BEGIN Extract provided
The position appealled to me, of course, so I expressed interest, refering to my time as a moderator on The Abyss. A short while later, both names (Neike Taika-Tessaro and TK Campo) were cited as veterans and helpers on the about page of the application, though neither of us were granted any power, "yet", simply because there was nothing much to give us power on.

By ourselves, we created a channel on Darkmyst, #pokemon, and advertised a CGI:IRC means to connect to it on the boards, using it to talk to the community more immediately and of course to each other. We also used our authority to quell some disputes, though the lack of power meant it was a fickle construct.

Charles' plan, meanwhile, was to have each town in the MMORPG style pokémon game he was creating for the application have a chat room. It was primarily for these that he wanted moderators.

So far, so good, in theory.

Picking staff

Given the intended scope of the MMORPG and chat, Charles Yong thought it best to have more than two people helping him as staff, and requested the help of the community in an open letter. Four positions were available for applicants to choose from:

Artists, Game Master, Quest Master and Moderator. Game Masters were meant to be technical game supervisors and in-game moderators, primarily tasked with answering questions as they arose, as well as punishing people for exploiting bugs, multi-accounting or otherwise disturbing the peace in the actual game. Quest Masters were to be storytellers and responsible for creating new quests and handling roles in them. Moderators, like the primary purpose of TK and I, were intended to keep the peace in chatrooms, forums and the general community.

Applications were sent to a gmail address that, for the longest time, only Charles had access to, without that he was known to be responding to any of them.
END Extract provided
| Problem details |
From the passage about staffing the pokémon game, reproduce everything from "Picking staff" down to "and the general community.".
BEGIN Available data
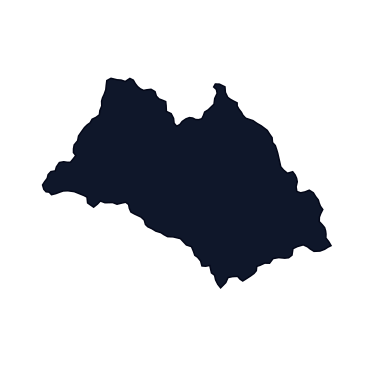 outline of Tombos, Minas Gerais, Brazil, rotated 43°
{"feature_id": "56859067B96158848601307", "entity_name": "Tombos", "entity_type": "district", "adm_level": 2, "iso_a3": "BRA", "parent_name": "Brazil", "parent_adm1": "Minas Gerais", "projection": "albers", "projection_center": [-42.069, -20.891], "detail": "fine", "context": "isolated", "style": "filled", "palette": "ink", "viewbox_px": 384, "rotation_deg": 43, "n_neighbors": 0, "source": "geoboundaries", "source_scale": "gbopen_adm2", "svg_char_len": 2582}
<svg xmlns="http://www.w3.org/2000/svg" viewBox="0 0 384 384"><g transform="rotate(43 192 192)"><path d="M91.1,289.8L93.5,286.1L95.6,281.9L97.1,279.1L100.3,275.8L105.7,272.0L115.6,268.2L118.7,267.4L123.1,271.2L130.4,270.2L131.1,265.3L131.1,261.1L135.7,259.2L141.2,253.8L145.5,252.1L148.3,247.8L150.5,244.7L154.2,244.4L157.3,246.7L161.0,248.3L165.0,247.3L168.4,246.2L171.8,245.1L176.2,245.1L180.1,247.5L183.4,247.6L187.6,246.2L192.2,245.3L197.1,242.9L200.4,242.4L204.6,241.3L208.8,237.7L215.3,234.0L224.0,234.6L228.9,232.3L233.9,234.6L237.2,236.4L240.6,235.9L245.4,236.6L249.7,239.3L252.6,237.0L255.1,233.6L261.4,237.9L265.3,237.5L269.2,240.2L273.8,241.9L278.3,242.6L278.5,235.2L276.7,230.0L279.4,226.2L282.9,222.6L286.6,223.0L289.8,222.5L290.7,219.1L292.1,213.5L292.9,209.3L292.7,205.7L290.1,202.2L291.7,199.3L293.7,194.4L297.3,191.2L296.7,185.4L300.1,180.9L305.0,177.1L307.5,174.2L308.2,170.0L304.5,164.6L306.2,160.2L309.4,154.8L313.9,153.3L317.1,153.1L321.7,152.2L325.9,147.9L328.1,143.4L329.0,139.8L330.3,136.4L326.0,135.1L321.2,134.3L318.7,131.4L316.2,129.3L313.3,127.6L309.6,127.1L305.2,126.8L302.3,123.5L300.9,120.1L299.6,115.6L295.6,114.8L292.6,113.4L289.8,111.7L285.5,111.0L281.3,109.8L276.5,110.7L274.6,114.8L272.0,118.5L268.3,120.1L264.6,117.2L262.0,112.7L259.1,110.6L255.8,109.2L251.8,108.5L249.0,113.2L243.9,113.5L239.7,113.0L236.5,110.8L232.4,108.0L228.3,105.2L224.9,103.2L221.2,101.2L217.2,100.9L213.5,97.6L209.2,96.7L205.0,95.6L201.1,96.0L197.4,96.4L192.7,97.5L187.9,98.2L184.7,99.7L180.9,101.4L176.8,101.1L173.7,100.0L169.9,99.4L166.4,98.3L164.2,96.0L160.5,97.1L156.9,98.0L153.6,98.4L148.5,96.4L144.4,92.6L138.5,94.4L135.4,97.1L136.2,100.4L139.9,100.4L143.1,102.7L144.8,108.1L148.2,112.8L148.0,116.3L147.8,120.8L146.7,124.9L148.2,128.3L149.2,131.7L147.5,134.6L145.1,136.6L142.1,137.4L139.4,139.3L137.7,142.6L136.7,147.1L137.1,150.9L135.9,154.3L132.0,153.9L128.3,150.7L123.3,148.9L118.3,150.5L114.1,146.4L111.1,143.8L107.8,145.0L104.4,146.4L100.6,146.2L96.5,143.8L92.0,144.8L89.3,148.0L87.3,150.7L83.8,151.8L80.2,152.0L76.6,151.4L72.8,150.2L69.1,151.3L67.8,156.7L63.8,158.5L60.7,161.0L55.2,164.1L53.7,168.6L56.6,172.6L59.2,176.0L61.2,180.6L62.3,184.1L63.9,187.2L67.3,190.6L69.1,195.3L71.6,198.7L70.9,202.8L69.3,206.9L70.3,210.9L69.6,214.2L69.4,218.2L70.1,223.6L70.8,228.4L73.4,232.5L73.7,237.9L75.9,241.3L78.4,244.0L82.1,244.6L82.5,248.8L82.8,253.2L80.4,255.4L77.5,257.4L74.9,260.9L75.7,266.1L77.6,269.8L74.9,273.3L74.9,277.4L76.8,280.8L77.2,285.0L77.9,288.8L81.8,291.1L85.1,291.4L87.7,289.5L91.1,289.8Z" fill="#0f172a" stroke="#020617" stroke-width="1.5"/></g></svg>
END Available data
| In response |
Picking staff

Given the intended scope of the MMORPG and chat, Charles Yong thought it best to have more than two people helping him as staff, and requested the help of the community in an open letter. Four positions were available for applicants to choose from:

Artists, Game Master, Quest Master and Moderator. Game Masters were meant to be technical game supervisors and in-game moderators, primarily tasked with answering questions as they arose, as well as punishing people for exploiting bugs, multi-accounting or otherwise disturbing the peace in the actual game. Quest Masters were to be storytellers and responsible for creating new quests and handling roles in them. Moderators, like the primary purpose of TK and I, were intended to keep the peace in chatrooms, forums and the general community.